** Problem details **
The lines to copy are those in the listing below that contain the word "roll".

** Task material **
-=-=-
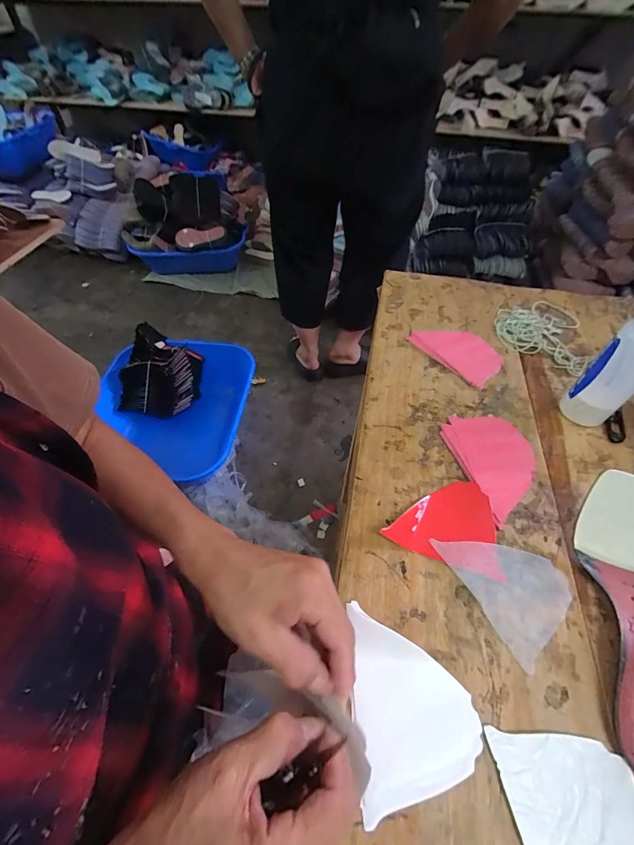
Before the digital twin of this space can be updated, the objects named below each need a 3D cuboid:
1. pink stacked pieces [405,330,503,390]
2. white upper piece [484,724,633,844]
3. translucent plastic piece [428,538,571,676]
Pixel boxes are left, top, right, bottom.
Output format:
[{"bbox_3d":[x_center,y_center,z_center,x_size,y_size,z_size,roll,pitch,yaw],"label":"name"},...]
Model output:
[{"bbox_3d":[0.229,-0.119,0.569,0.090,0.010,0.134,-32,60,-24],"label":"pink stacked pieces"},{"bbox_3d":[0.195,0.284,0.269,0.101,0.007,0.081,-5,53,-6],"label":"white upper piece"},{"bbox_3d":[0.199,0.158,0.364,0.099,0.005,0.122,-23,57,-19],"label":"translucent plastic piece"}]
-=-=-
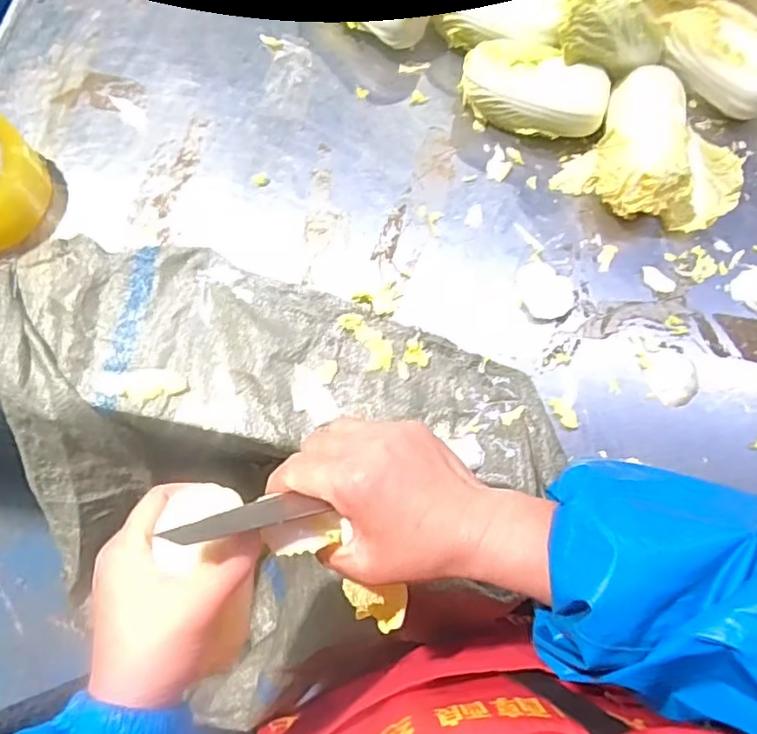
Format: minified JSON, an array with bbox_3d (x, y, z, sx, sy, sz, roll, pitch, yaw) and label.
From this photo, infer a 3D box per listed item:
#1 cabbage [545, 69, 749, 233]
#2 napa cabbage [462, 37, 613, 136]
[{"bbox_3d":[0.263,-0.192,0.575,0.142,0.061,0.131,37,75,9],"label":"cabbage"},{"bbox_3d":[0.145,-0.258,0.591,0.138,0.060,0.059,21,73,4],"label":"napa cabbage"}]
-=-=-
** Task solution **
[{"bbox_3d":[x_center,y_center,z_center,x_size,y_size,z_size,roll,pitch,yaw],"label":"name"},...]
Format: minified JSON, an array with bbox_3d (x, y, z, sx, sy, sz, roll, pitch, yaw) and label.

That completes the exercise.